Evan Parker
The Snake Decides
Ho un cruccio: mi piacerebbe scambiare due parole con Evan Parker, giusto per capire quale tipo di persona può concepire un disco come The Snake Decides.
Un disco? Io direi più che altro un'esperienza uditiva violenta. Diciamo che la sua visione della musica sta a quella di un John Coltrane così come Pollock sta a Picasso.
Detto altrimenti: se Coltrane vi sembra complesso (e lo è, Ascension ancora oggi potrebbe stendere un cavallo, specie se le sue orecchie sono abituate alla melodia), Parker vi sembrerà uno squilibrato.
Procediamo con ordine: Evan Parker, classe 1944, è fra i primi musicisti europei in grado di razionalizzare e di radicalizzare facendo ricorso a una violenza espressiva sconvolgente l'apporto di idee dell'epopea free e post-free americana.
Ecco così che dopo il capolavoro, un filo più digeribile, intitolato The Topography of the Lungs- Evan Parker brutalizza il free jazz e la musica colta del '900, forzandone sintassi, finalità e schemi fino ad abbattere in modo definitivo e senza possibilità di replica le fragili barriere che separano la musica dal rumore. Il sassofonista arriva a porre seri interrogativi sullo stesso concetto di musica: perché sono convinto del fatto che un buon 90% abbondante degli ascoltatori occasionali non riuscirebbe a classificare come tale quello che si sente in questo disco, e se ne allontanerebbe inorridita.
The Snake Decides in effetti è un po' lavoro da iniziati, perché dà forma al silenzio assordante dell'inconoscio, lo materializza in un'aggressione fonica senza precedenti, di fatto quasi inascoltabile per chi non abbia dimestichezza, e da tempo, con idee tanto radicali.
Evan Parker sembra il fratello matto di Anthony Braxton, e ho detto tutto: delle strutture razionali e puntuali mimetizzate nelle complesse trame del musicista di Chicago qui non si vede neanche l'ombra.
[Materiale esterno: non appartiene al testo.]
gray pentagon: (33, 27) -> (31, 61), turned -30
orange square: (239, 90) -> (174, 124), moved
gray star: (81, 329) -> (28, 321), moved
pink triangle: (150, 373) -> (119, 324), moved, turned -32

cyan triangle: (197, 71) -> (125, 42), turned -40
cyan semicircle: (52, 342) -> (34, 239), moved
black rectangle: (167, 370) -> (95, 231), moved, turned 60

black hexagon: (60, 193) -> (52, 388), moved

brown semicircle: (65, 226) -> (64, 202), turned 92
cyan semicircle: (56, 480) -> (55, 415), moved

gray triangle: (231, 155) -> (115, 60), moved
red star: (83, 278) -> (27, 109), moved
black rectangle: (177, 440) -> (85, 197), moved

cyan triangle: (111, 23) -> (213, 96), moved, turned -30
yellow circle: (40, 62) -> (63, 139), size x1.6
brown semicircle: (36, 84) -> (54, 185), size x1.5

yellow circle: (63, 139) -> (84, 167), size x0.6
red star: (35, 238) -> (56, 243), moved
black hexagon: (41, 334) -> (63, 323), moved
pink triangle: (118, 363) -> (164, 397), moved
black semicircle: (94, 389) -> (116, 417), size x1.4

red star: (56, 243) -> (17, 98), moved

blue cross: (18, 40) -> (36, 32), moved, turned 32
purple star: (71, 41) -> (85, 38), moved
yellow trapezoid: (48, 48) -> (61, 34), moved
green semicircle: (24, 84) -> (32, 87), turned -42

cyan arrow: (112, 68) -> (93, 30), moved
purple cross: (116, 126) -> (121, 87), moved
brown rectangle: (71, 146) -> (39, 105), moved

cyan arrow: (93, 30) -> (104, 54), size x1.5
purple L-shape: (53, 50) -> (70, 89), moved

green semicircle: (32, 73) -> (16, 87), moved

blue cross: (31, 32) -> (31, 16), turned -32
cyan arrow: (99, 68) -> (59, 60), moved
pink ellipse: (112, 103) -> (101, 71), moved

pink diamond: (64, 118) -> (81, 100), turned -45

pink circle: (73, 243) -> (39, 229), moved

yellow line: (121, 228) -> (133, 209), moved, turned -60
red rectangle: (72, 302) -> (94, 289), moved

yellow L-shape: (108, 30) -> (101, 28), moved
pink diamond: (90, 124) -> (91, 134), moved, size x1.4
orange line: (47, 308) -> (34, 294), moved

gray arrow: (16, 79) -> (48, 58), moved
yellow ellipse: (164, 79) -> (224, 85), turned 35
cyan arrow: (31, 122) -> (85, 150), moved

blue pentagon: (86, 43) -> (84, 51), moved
Nelle mani del britannico, il sassofono soprano (tornato in auge dopo la rivalutazione coltraniana) si trasforma in un'arma da guerra, nella più grande fonte di creazione degli armonici mai concepita.
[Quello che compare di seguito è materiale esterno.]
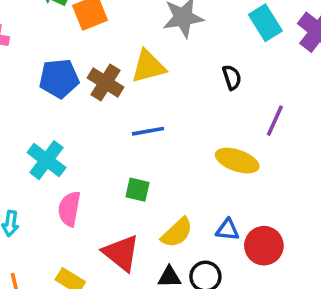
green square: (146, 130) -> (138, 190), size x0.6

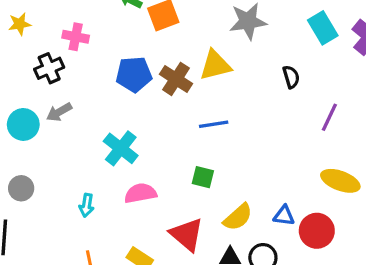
yellow ellipse: (237, 161) -> (340, 181), moved
pink semicircle: (69, 209) -> (140, 193), turned 68

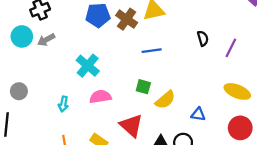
black semicircle: (291, 77) -> (203, 38), moved
cyan circle: (23, 124) -> (22, 36), moved
yellow semicircle: (238, 217) -> (165, 100), moved
red circle: (317, 231) -> (240, 128), moved

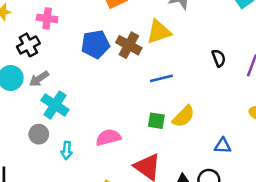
cyan cross: (88, 66) -> (55, 105), moved
gray circle: (19, 91) -> (39, 134), moved
yellow semicircle: (165, 100) -> (184, 116), moved

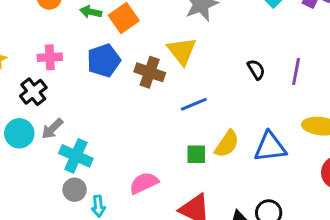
yellow triangle: (159, 32) -> (182, 51), turned -40
blue pentagon: (95, 44) -> (104, 60), moved
gray circle: (39, 134) -> (75, 190), moved
blue triangle: (223, 146) -> (270, 147), moved, size x1.6

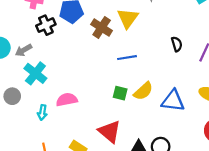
black cross: (33, 92) -> (46, 25), moved
pink semicircle: (144, 183) -> (67, 100), moved
gray circle: (75, 190) -> (12, 96), moved

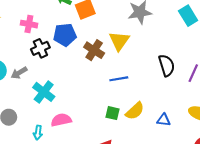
black semicircle: (177, 44) -> (167, 65), size x1.5
cyan cross: (35, 73) -> (44, 92), moved
blue triangle: (173, 101) -> (164, 120), size x0.6

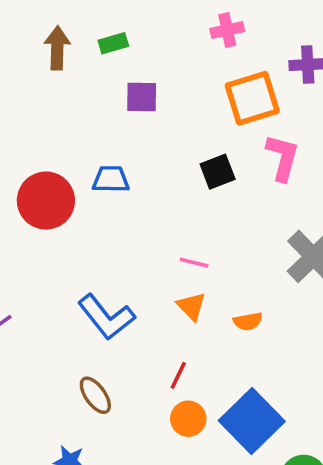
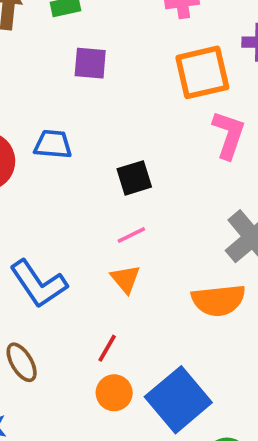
black square: (218, 172) -> (134, 178), moved
pink line: (194, 263) -> (131, 235), turned -44
orange semicircle: (248, 321) -> (218, 300), moved, size x1.8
Parker entra in loop, e di fatto esegue un lunghissimo assolo privo di interruzioni, su ritmiche insostenibili, tanto caotico quanto affascinante: la sua musica assomiglia a un caleidoscopio di colori siderali.
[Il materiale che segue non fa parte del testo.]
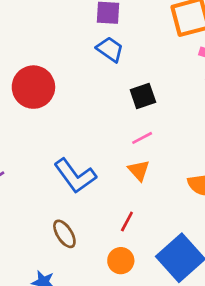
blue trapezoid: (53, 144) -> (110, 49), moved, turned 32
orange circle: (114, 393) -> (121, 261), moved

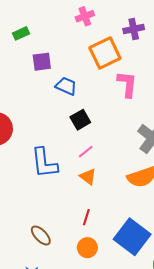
blue trapezoid: (110, 49) -> (66, 86), moved
blue L-shape: (75, 176) -> (44, 163), moved, turned 40

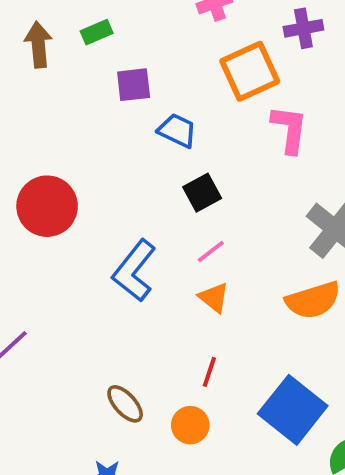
blue L-shape: (44, 163) -> (134, 271), turned 44
orange circle: (87, 248) -> (190, 425), moved

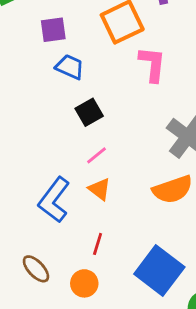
purple square: (134, 85) -> (53, 30), moved
blue L-shape: (134, 271) -> (54, 200), moved

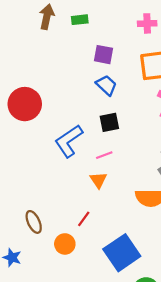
blue L-shape: (54, 200) -> (69, 141), moved

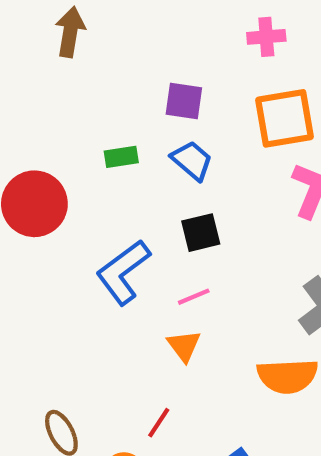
green rectangle: (80, 20) -> (121, 157), moved

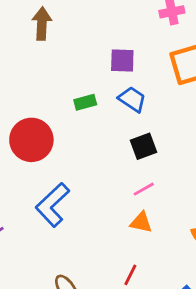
blue L-shape: (123, 272) -> (53, 205), moved
orange triangle: (184, 346) -> (141, 222), turned -35

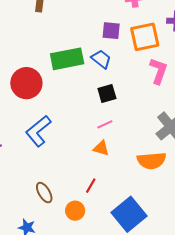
purple square: (122, 61) -> (111, 31), moved
green rectangle: (85, 102) -> (67, 59), size x2.0

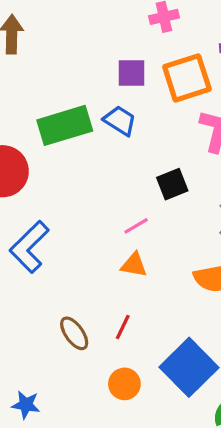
black square: (107, 93) -> (172, 184), moved
brown ellipse: (44, 193) -> (74, 333), moved
orange circle: (75, 211) -> (124, 384), moved

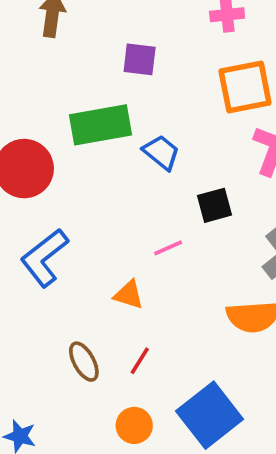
purple square: (131, 73) -> (140, 59), moved
blue trapezoid: (120, 121) -> (161, 152), moved
orange triangle: (134, 265) -> (129, 295), moved

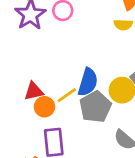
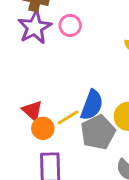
red triangle: (34, 91) -> (32, 111), turned 50

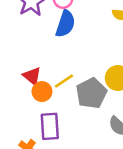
blue semicircle: (92, 105) -> (65, 24), moved

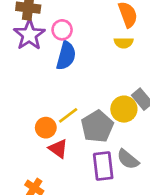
red triangle: (32, 76) -> (58, 149), moved
purple rectangle: (50, 126) -> (103, 166), moved

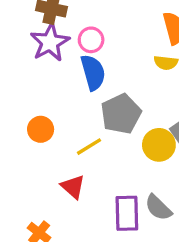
blue semicircle: (66, 56) -> (93, 72), turned -36
gray pentagon: (97, 126) -> (121, 114), moved
orange circle: (46, 128) -> (41, 129), moved

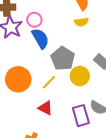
orange circle: (41, 129) -> (18, 79), size x1.6
yellow circle: (159, 145) -> (80, 76), moved

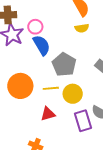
yellow circle: (80, 76) -> (73, 94), moved
yellow line: (49, 82) -> (51, 88), turned 42
red triangle: (46, 108) -> (48, 114), turned -42

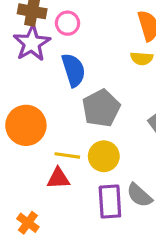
pink circle: (35, 27) -> (67, 23), moved
yellow line: (51, 88) -> (67, 155), moved

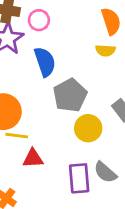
yellow line: (67, 155) -> (17, 136), moved
yellow circle: (104, 156) -> (88, 128), moved

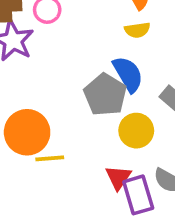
blue semicircle: (45, 62) -> (128, 74), moved
red triangle: (33, 158) -> (118, 177), moved, turned -40

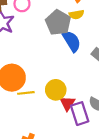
gray pentagon: (105, 95) -> (58, 22), moved
yellow circle: (136, 131) -> (56, 90), moved

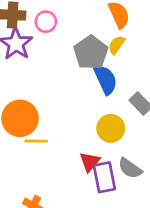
yellow semicircle: (76, 14) -> (117, 45), turned 128
yellow circle: (56, 90) -> (111, 128), moved

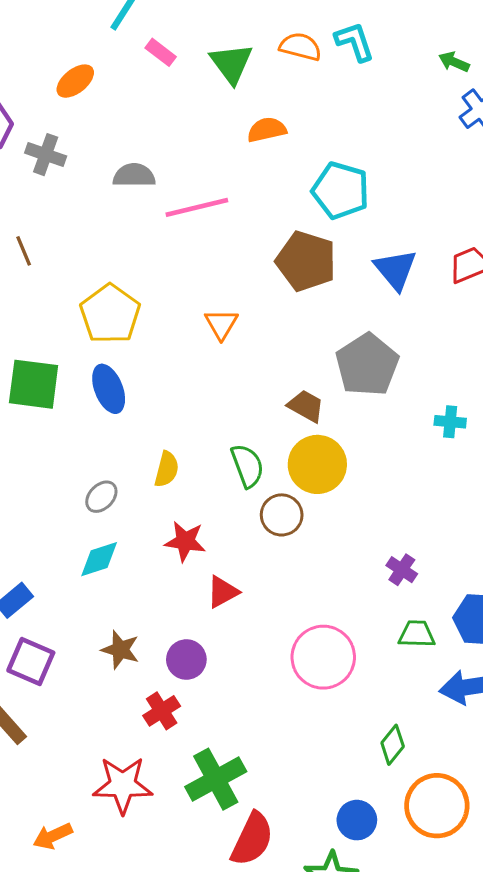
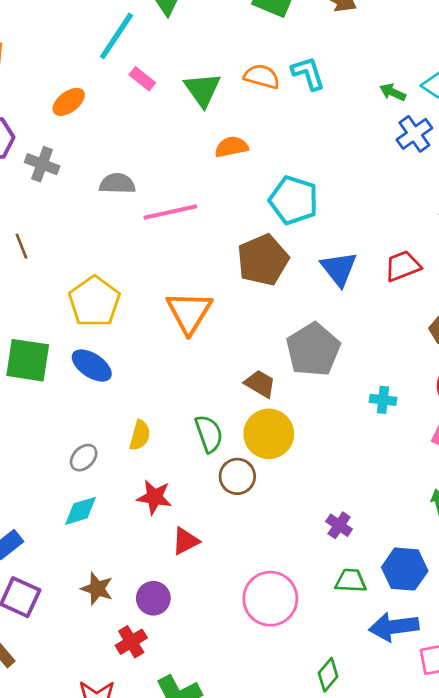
brown pentagon: (306, 261) -> (263, 260), turned 30
orange triangle: (221, 324) -> (189, 312), size x1.6
blue ellipse: (109, 389) -> (92, 365), turned -36

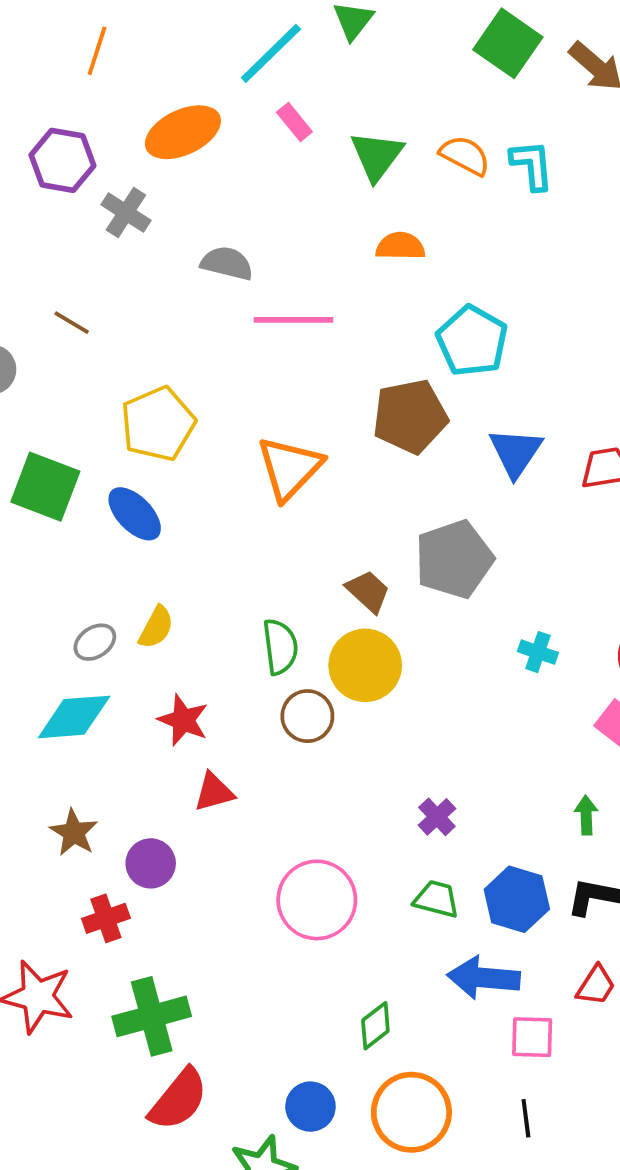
orange ellipse: (69, 102) -> (183, 132), size x1.5
brown line: (22, 246) -> (72, 323), turned -50
yellow semicircle: (140, 435) -> (156, 627), moved
cyan diamond: (81, 511) -> (74, 717), size x1.4

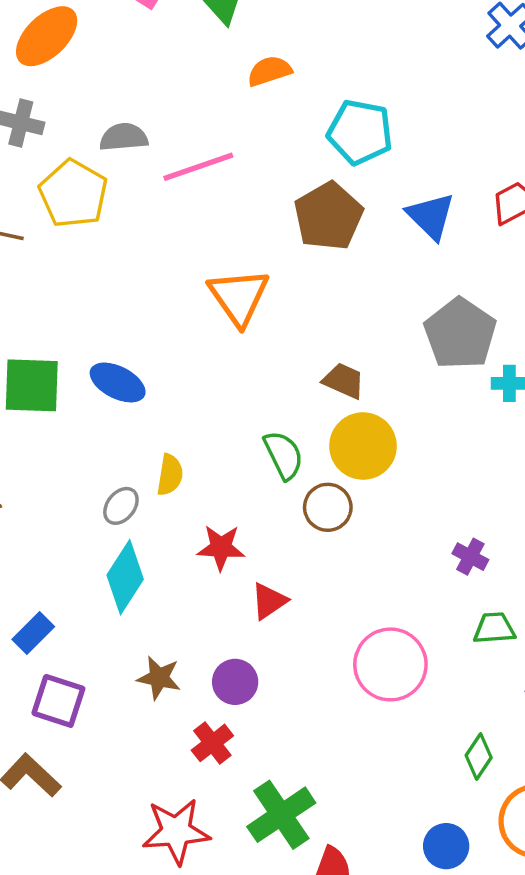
yellow pentagon: (158, 424) -> (73, 194), moved
gray pentagon: (454, 559) -> (460, 334), moved
cyan diamond: (74, 717) -> (125, 577), turned -34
La title-track tortura i tuoi timpani per 20 minuti, ininterrottamente, senza dare tregua - con un ricorso parossistico al rumore: identificare frammenti sonori ricorrenti è impossibile, perché Parker conduce di fatto uno studio sulle possibilità fisiche proprie (la topografia dei polmoni) e del proprio strumento, senza preoccuparsi della musica in quanto melodia o armonia, ma solo in quanto suono. Il ricorso a sonorità sgradevoli e brutali, le frasi strozzate e destrutturate fino a perdere ogni identità, i tempi velocissimi, la totale inesistenza di passaggi decifrabili e di pause: tutto contribuisce a rendere The Snake Decides uno fra gli esiti più estremi e a-muicali cui sia mai pervenuta non solo l'avaguardia jazz, ma la musica stessa, in quanto tale.
L'attenzione maniacale dedicata al suono e al timbro, anzi alla capacità di un disco di catturare la musica nella sua essenza, emerge con chiarezza se ci si sofferma a considerare il luogo dove il disco è stato registrato, ovvero la Chiesa di St'Paul, a Oxofrd: Parker riteneva infatti che quello fosse l'unico luogo in grado di ospitare una simile performance, e di consentirne una registrazione il più possibile fedele alla dimensione acustica naturale.
Dinstiguere fra loro i vari brani è mero esercizio di stile, che nulla dice circa la loro vorticosa, coloratissima incomprensibilità.
Eppure, chi è dotato di coraggio in dosi industriali, e soprattutto chi ama il rumore, conceda una chance al sassofonista inglese, da più parti etichettato come il musicista più importante per il suo strumento del dopo Trane.
Forse non si divertirà, sommerso da fischi assordanti e da un'orgia di note e di armonici sparati alla velocità della luce: ma certo scoprirà che la musica è veramente senza confini.